Use this checklist before sending a Blast or enabling an email Automation.

Use this checklist before sending a Patch email campaign. It is designed to help you catch common list, consent, content, and segmentation issues before they affect deliverability.

In this article

Step 1: Confirm the audience expects your email

Before you send, confirm that the people in your audience have a clear reason to hear from you.

  1. Open the segment or audience you plan to use.
  2. Review how those contacts entered Patch.
  3. Confirm they are customers, members, leads, form submitters, or people who gave permission.
  4. Remove contacts with unclear source or consent.

Do not send marketing email to purchased, rented, scraped, or unknown lists.

Step 2: Check the age of the list

Older lists usually perform worse. If the contacts have not heard from you in a long time, start smaller.

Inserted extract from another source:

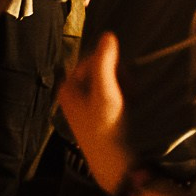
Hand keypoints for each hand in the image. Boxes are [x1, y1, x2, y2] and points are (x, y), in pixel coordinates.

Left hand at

  • 0–90 days old: Usually safer if consent is clear.
  • 3–12 months old: Use an engaged segment first.
  • 12+ months old: Validate, clean, and re-engage before sending broadly.

If you are not sure when the list was collected, treat it like an older list.

Step 3: Exclude risky contacts

Before sending, exclude contacts who are likely to hurt deliverability.

  • Unsubscribed contacts
  • Previously bounced contacts
  • Invalid or risky emails
  • Contacts with no recent activity
  • Contacts who have not opened or clicked recent emails
  • Contacts with placeholder emails like test@test.com or noemail@example.com

Use segments to keep these contacts out of broad marketing sends.

Step 4: Match the message to the segment

A good email should feel like it was sent for a reason. Before sending, check that the message fits the audience.

  1. Read the subject line.
  2. Read the first sentence of the email.
  3. Ask: “Would this make sense to this exact group?”
  4. If not, narrow the audience or change the message.

For example, a birthday party offer should go to parents, party leads, or past party buyers instead of every contact in the account.

Step 5: Review the subject line and content

Spam filters and recipients both react poorly to misleading or noisy emails.

Before sending, remove:

  • ALL CAPS subject lines
  • Excessive punctuation such as “!!!”
  • Misleading urgency
  • Claims that are not true
  • Too many images with little text
  • Too many links
  • Generic AI-written copy that does not sound like your business

Keep the email clear, specific, and easy to act on.

Step 6: Send to engaged contacts first

If you are sending a large campaign, start with the best audience first.

  1. Create a segment of recent purchasers, visitors, check-ins, members, or form submissions.
  2. Send to that segment first.
  3. Review bounces, unsubscribes, clicks, and replies.
  4. Expand to a larger segment only if the first send looks healthy.

This is safer than sending to every contact at once.

Step 7: Review performance after the send

After the email sends, review performance before sending the next one.

  • If clicks are strong and unsubscribes are low, the audience was likely a good fit.
  • If bounces are high, clean or validate the list.
  • If unsubscribes are high, check consent, frequency, and relevance.
  • If opens/clicks are low, send to a more engaged segment next time.

Use the results to decide the next send, not just the calendar.